The interpretation of the occurrence or not of the JLS bubble signal deserves some attention. The theory behind the JLS model states that if investors in some asset expect a future event (e.g. the UK Referendum) leading to a possible negative scenario for that asset (e.g. Brexit), this may trigger an asset dynamics leading to a bubble regime, possibly followed by a crash. Thus, reversing the argument, if one detects bubble signals for an asset and knows how a future event will affect the asset price, then one can state that the investors expect a negative scenario for that asset.

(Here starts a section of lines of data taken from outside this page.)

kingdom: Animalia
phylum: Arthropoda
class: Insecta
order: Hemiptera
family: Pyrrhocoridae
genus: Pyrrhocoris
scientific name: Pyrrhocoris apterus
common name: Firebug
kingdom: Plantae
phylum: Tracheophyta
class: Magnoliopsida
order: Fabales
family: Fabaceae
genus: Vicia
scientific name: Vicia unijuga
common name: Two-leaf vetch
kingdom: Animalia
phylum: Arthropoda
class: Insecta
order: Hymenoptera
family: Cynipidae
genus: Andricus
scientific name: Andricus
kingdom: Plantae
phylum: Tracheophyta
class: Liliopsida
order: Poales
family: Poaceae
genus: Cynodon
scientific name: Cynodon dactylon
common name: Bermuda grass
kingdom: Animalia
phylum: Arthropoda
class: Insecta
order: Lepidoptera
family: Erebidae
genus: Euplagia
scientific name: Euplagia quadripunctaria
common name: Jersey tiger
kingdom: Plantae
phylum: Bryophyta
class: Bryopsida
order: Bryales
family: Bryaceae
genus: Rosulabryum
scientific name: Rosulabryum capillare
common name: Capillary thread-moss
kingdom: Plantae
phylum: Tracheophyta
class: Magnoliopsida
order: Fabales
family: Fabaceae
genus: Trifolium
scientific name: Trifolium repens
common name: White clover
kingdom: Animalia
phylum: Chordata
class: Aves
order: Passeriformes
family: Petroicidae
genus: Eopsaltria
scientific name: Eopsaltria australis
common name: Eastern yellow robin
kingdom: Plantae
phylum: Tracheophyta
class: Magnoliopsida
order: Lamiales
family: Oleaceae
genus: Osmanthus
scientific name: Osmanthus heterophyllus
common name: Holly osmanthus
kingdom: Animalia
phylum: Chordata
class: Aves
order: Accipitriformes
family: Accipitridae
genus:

Translating into the Brexit context, if one detects bubble signals for an asset with a critical time ?? around June 23th, and knows that Brexit/Bremain are negative/positive scenarios for that asset, respectively, one can conclude that investors are expecting Brexit. The specular argument also holds: if one knows that Bremain/Brexit are negative/positive scenarios for that asset, respectively, one can conclude that investors are expecting Bremain.

Brexit Or Bremain

  • Source: Brexit Equity Index (Bloomberg BBRXEQT Index), basket of 10 UK stocks designed to reflect British exposure to the EU across different sectors. Data up to Friday 17th June 2016.
  • Comments: the historical series shows a decreasing trend, but no super-exponential behaviour and instabilities typical of bubble regime. In fact, the JLS model (LPPL fit) does not propose valid bubble and crash signals.
  • Interpretation: market participants are currently suspicious about UK stock market, but do not actually fear either a crash following Brexit or a sharp rise following Bremain.

Brexit Or Bremain

  • Source: gold prices (Bloomberg XAU BGN Crncy). Data up to Friday 17th June 2016.
  • Comments: the historical series shows an increasing trend, but no super-exponential behaviour and instabilities typical of bubble regime. In fact, the JLS model (LPPL fit) does not propose valid bubble and crash signals.
  • Interpretation: market participants are currently refuging into gold, but do actually fear neither a sharp rise following Brexit nor a crash following Bremain. This result is consistent with the BBRXEQT and GBPUSD FX rate observations.

Brexit Or Bremain

  • Source: GBP/USD FX rate (Bloomberg GBPUSD BGN Crncy). Data up to Friday 17th June 2016.
  • Comments: the historical series shows an erratic trend, no super-exponential behaviour and instabilities typical of bubble regime. In fact, the JLS model (LPPL fit) does not propose valid bubble and crash signals.
  • Interpretation: market participants but do not actually fear either a crash following Brexit or a sharp rise following Bremain. This result is consistent with the BBRXEQT and GBPUSD FX rate observations.

Brexit Or Bremain

  • Source: GBP/EUR FX rate (Bloomberg GBPEUR BGN Crncy). Data up to Friday 17th June 2016.
  • Comments: as for GBP/USD
  • Interpretation: as for GBP/USD.

Brexit Or Bremain

  • Source: FTSE ORB Total Return GBP Index (Bloomberg TFTSEORB Index), includes GBP fixed coupon Corporate bonds trading on LSE across different industry sectors and maturity bands. Data up to Friday 17th June 2016.
  • Comments: the historical series shows an upward trend (due to the overall lowering discount rates, driven by lowering GBPLibor w.r.t. increasing GBP credit spreads) and super-exponential growth and instabilities typical of bubble regime. In fact, the JLS model (LPPL fit) propose several valid crash signals around 23th June.
  • Interpretation: market participants consider the referendum a risky event for corporate bonds, expecting either a Bremain scenario or the BoE intervention in case of Brexit.